Segundo Luiz Antonio Machado, coordenador do projeto da OIT de combate ao trabalho escravo no Brasil, o Bolsa Família ajuda a reduzir a vulnerabilidade dos trabalhadores porque melhora a alimentação das famílias. Mas, por si só, não evita que os chefes dessas famílias se submetam a condições degradantes de trabalho, com cerceamento de liberdade - o que caracteriza o trabalho escravo.

- O Bolsa Família é insuficiente e a fiscalização não consegue cobrir todo o país ou mesmo os estados com maior concentração (da irregularidade) - afirmou Machado.

Agropecuária concentra trabalho escravo

Machado destacou que o alto índice de recorrência - 59,7% dos resgatados já haviam estado na situação de escravidão anteriormente - deve-se à falta de alternativas, restando aos trabalhadores sem qualificação nas áreas rurais apenas a "empreitada", que exige só força física. Segundo ele, também é preciso investir em campanhas de conscientização frequentes para estimular os próprios trabalhadores a fazerem a denúncia. Na maioria das vezes, eles são liberados no fim da empreitada sem receber pelo serviço.

A renda média declarada desses trabalhadores foi de 1,3 salário mínimo, sendo que 40% informaram ser o único responsável pela renda das famílias que têm, em média, 2,4 filhos.

Ele defende a necessidade de ações complementares para tornar as politicas mais efetivas. Entre elas, estimular a criação de empregos nos locais de residência dos trabalhadores e oferecer cursos de capacitação profissional.

De acordo com a pesquisa, 85% dos trabalhadores entrevistados, além de terem baixíssima escolaridade (analfabetos e com menos de quatro anos de estudo), nunca fizeram curso de qualificação. No entanto, 81,2% declararam que gostariam de fazer algum curso, principalmente os mais jovens (95,2% dos que têm menos de 30 anos). A preferência recai nas áreas de mecânica de automóveis, operação de máquinas, construção civil (pedreiro, encanador, pintor) e computação.

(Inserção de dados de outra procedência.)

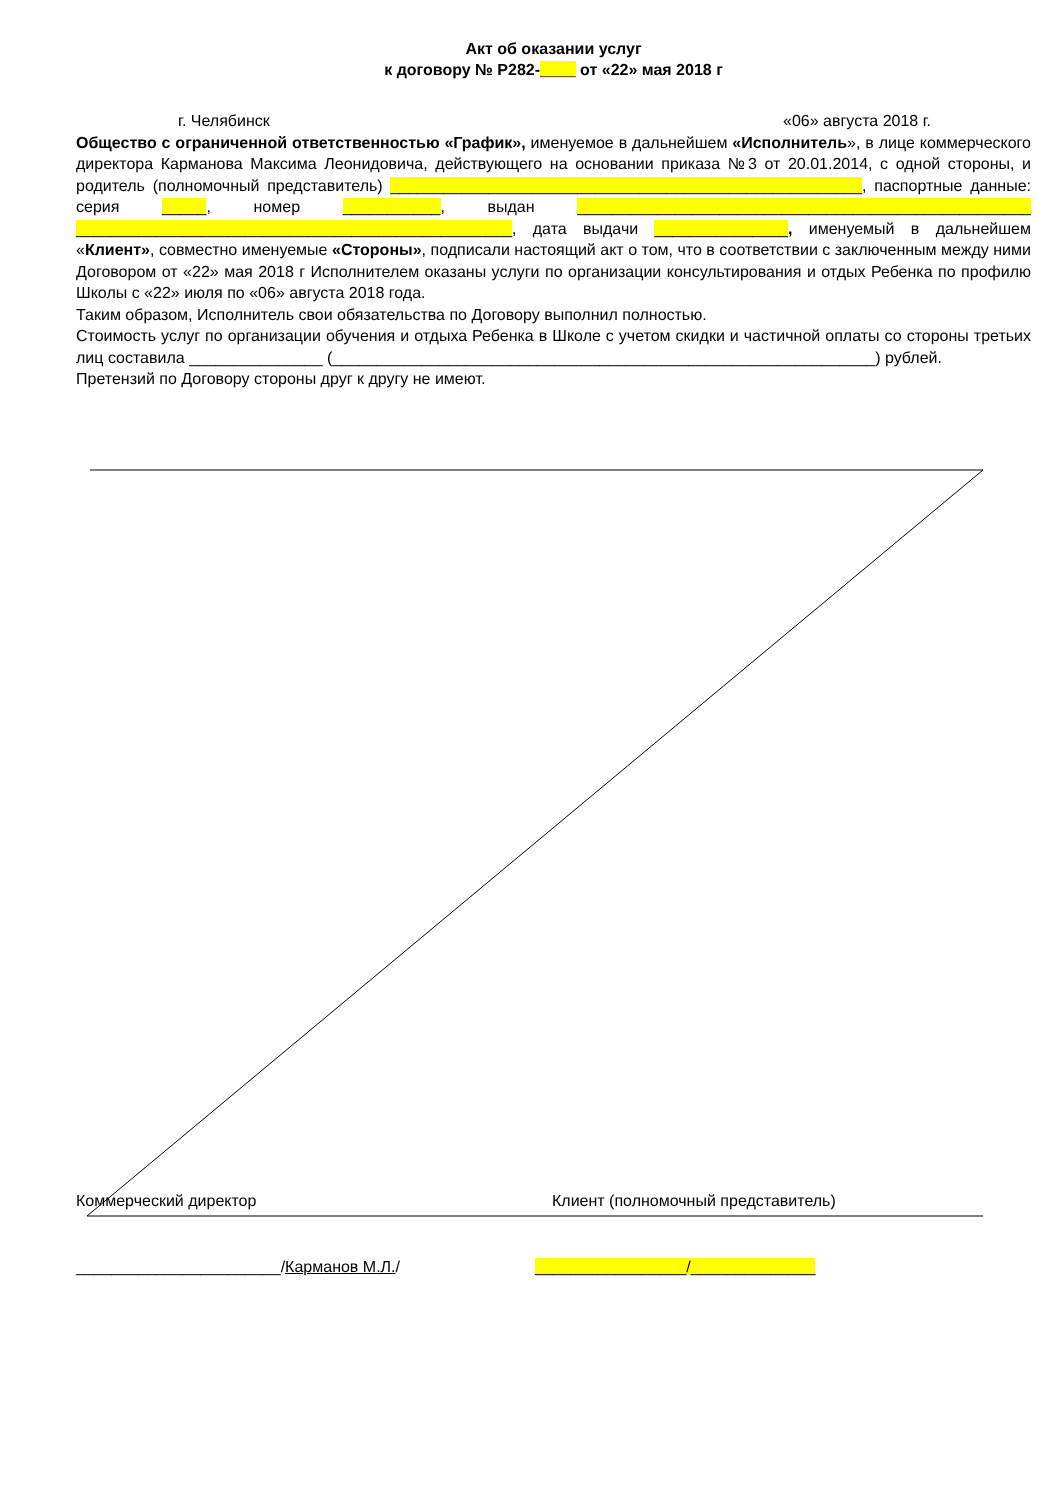Акт об оказании услуг
к договору № Р282-____ от «22» мая 2018 г
г. Челябинск «06» августа 2018 г.
Общество с ограниченной ответственностью «График», именуемое в дальнейшем «Исполнитель», в лице коммерческого директора Карманова Максима Леонидовича, действующего на основании приказа №3 от 20.01.2014, с одной стороны, и родитель (полномочный представитель) _____________________________________________________, паспортные данные: серия _____, номер ___________, выдан ___________________________________________________ _________________________________________________, дата выдачи _______________, именуемый в дальнейшем «Клиент», совместно именуемые «Стороны», подписали настоящий акт о том, что в соответствии с заключенным между ними Договором от «22» мая 2018 г Исполнителем оказаны услуги по организации консультирования и отдых Ребенка по профилю Школы с «22» июля по «06» августа 2018 года.
Таким образом, Исполнитель свои обязательства по Договору выполнил полностью.
Стоимость услуг по организации обучения и отдыха Ребенка в Школе с учетом скидки и частичной оплаты со стороны третьих лиц составила _______________ (_____________________________________________________________) рублей.
Претензий по Договору стороны друг к другу не имеют.
Коммерческий директор Клиент (полномочный представитель)
_______________________/Карманов М.Л./ _________________/______________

Maranhão, Paraíba e Piauí são os exportadores de mão de obra escrava para outros estados. Eles estão entre as principais origens dos trabalhadores resgatados em Goiás (88%) e no Pará (47%). No Mato Grosso e na Bahia, 95% deles eram da própria região.

Segundo a OIT, a agropecuária continua sendo o setor de maior concentração de trabalho escravo, sobretudo nas fazendas de cana-de-açúcar e produção de álcool, como é o caso do Pará; plantações de arroz (Mato Grosso); culturas de café, algodão e soja (Bahia); e lavoura de tomate e cana (Tocantins e Maranhão).

Segundo a pesquisa, o aliciamento se dá, na maioria dos casos, pela rede de relações pessoais; os "gatos" (aliciadores) e escritórios que funcionam como agências de emprego aparecem em segundo lugar. Em terceiro estão hotéis, pensões e locais públicos, como rodoviárias, estações de trem e ruas das cidades.

O conceito de trabalho escravo apontado pela OIT considera, além das condições precárias (falta de alojamento, água potável e sanitários, por exemplo), cerceamento à liberdade pela presença de homens armados, dificuldades de acesso às fazendas e dívidas contraídas de forma forçada pelos trabalhadores para pagar alimentação e despesas com ferramentas usadas no serviço.

O Ministério do Trabalho informou que a pasta não comentaria a pesquisa porque o responsável pela área de fiscalização estava incomunicável ontem.